▶ Request
Further down are entries; set down exactly and only the lines from the one with "as Aplikasi SALAMAN" up to and including the one with "Want more in", dropping each picture.

◇ ◇ ◇ ◇ ◇

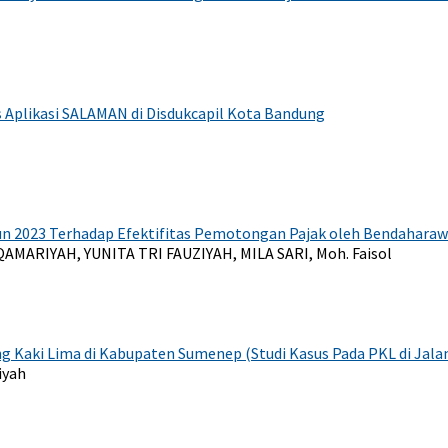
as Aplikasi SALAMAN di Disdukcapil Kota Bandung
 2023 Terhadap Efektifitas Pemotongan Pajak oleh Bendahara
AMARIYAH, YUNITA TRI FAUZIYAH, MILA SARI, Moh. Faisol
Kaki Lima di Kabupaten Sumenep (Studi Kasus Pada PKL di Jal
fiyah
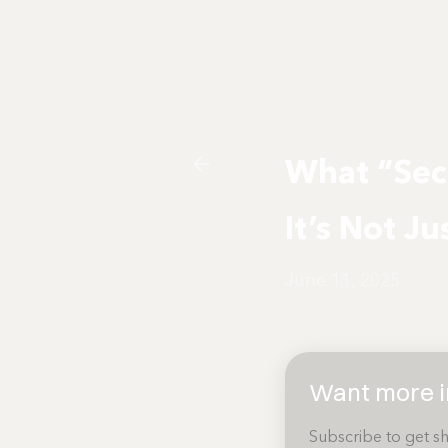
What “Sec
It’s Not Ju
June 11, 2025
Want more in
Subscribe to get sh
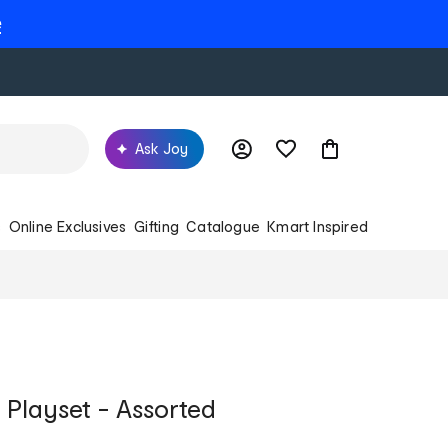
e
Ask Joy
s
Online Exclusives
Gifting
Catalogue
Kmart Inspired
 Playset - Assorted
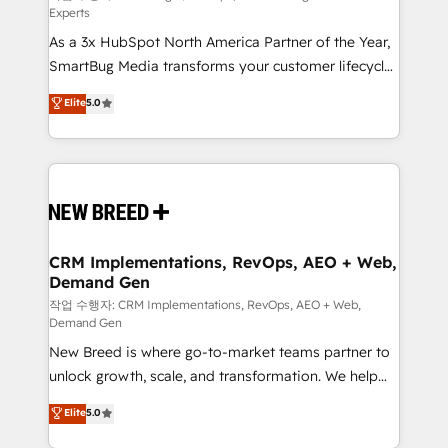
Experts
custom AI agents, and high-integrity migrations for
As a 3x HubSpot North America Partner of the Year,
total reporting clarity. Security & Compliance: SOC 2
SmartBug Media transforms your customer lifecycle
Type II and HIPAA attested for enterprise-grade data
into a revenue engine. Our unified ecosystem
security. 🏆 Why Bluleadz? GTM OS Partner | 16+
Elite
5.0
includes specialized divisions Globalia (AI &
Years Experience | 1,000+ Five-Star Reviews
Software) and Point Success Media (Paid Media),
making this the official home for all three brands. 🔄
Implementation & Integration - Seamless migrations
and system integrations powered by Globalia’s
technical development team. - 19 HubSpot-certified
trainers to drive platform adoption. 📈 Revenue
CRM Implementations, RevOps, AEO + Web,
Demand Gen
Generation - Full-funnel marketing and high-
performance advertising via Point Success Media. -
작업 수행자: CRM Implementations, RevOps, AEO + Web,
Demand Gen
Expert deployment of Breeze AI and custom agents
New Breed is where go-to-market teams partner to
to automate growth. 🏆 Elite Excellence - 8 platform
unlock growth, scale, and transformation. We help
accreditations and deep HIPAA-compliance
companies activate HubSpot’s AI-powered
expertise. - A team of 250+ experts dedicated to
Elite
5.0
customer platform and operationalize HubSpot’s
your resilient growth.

◇ ◇ ◇ ◇ ◇

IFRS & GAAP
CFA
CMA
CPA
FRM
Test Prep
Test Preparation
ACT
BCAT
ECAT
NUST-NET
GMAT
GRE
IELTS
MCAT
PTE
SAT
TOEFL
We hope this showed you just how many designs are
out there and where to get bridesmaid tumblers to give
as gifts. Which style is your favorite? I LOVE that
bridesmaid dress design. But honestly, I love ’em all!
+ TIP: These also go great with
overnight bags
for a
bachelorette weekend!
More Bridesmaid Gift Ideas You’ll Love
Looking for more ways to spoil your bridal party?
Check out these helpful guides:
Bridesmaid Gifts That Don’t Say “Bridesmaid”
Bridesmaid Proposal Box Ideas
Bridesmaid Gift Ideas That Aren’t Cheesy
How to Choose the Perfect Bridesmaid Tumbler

◇ ◇ ◇ ◇ ◇

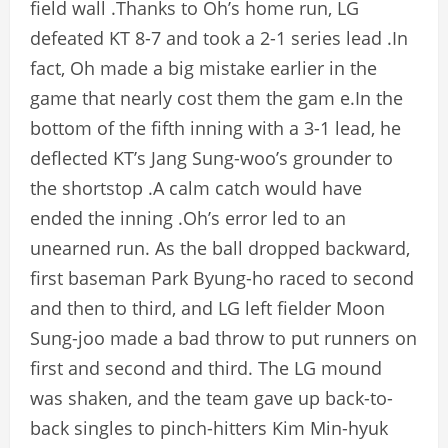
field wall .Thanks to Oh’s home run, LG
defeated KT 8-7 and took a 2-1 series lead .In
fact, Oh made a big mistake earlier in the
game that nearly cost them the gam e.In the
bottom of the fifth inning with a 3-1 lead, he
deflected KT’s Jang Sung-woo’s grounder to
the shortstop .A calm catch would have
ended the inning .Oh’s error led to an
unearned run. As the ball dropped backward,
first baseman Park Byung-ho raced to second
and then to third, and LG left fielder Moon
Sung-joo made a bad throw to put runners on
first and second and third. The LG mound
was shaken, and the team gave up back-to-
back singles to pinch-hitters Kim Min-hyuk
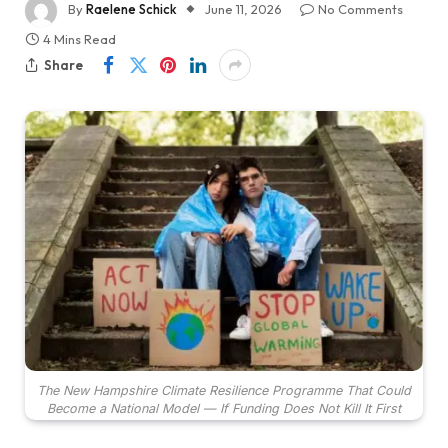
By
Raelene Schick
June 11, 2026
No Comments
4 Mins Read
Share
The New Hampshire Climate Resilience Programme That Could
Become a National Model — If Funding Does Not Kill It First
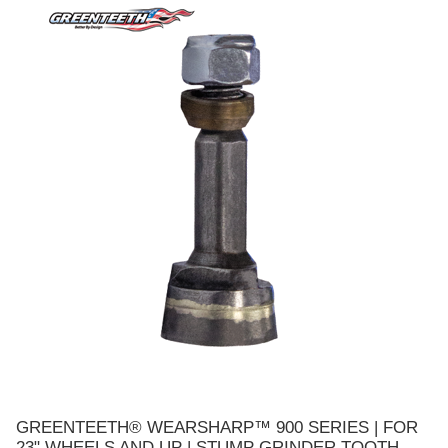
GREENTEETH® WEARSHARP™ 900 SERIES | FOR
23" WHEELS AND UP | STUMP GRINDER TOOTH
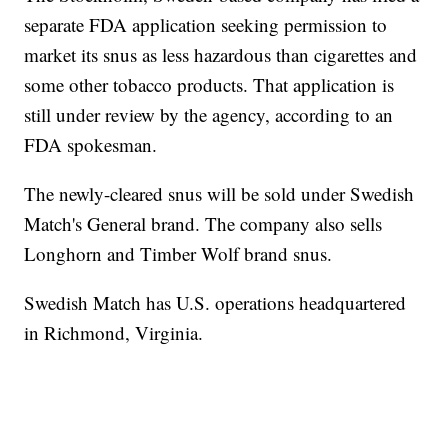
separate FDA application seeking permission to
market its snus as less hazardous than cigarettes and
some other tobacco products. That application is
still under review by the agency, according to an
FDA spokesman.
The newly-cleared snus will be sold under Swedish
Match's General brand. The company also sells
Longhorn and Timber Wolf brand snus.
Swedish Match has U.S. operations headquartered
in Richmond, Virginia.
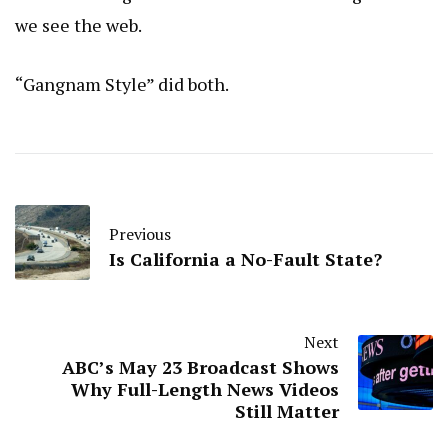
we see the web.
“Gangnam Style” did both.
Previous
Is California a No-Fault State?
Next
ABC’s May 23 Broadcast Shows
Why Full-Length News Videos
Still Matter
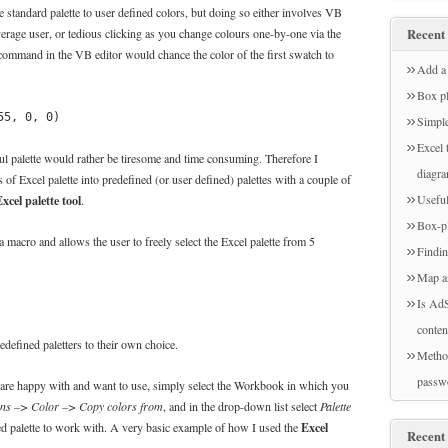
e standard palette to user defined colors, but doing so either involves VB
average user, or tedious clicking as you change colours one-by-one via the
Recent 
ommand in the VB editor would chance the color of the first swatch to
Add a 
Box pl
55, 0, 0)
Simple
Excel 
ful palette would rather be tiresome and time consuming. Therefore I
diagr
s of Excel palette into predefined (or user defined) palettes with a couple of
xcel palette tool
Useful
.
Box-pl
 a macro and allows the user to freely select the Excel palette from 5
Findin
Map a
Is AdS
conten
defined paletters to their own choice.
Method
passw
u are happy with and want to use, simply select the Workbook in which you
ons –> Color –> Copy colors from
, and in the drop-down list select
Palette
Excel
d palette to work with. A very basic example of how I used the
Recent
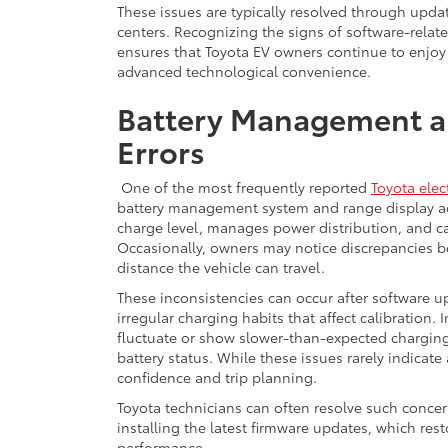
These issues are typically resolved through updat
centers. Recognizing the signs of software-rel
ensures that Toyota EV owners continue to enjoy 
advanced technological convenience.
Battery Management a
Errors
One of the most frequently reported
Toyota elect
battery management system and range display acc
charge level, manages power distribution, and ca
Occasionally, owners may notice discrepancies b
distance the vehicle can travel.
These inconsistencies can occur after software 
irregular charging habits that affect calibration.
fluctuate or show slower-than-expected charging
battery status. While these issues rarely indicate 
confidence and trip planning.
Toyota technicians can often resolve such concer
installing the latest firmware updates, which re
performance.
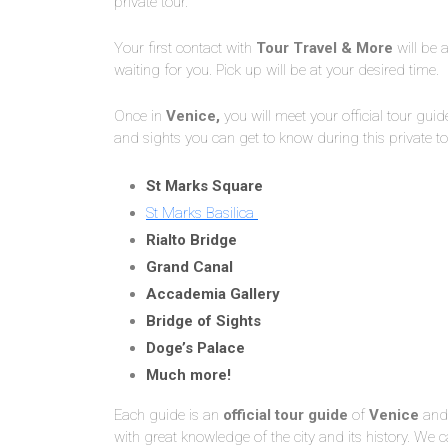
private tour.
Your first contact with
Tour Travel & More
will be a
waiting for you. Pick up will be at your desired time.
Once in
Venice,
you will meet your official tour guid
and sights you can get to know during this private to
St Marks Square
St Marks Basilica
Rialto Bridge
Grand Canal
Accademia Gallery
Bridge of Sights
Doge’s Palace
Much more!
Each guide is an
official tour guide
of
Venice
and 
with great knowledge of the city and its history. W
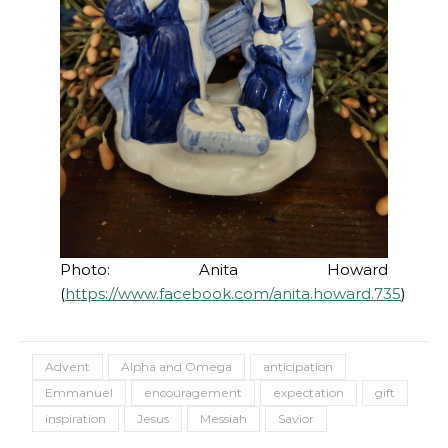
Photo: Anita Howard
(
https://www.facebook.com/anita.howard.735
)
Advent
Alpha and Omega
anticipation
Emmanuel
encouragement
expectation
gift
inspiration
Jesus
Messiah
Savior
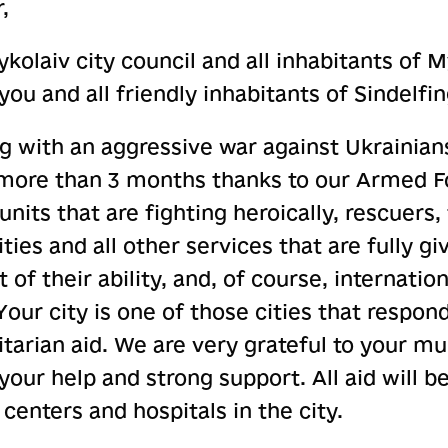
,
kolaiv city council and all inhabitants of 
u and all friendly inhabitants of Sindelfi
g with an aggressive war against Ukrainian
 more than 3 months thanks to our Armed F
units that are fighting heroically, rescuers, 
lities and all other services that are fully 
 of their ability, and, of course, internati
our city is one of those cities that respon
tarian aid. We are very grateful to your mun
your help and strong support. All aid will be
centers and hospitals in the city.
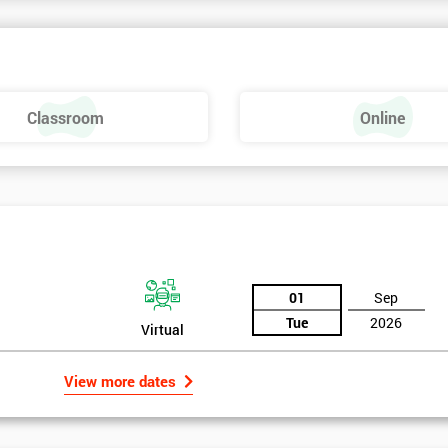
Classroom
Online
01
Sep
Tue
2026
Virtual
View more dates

◇ ◇ ◇ ◇ ◇

▶ Response to this exercise
as Aplikasi SALAMAN di Disdukcapil Kota Bandung
 2023 Terhadap Efektifitas Pemotongan Pajak oleh Bendahara
AMARIYAH, YUNITA TRI FAUZIYAH, MILA SARI, Moh. Faisol
Kaki Lima di Kabupaten Sumenep (Studi Kasus Pada PKL di Jal
fiyah
What “Sec
It’s Not Ju
June 11, 2025
Want more in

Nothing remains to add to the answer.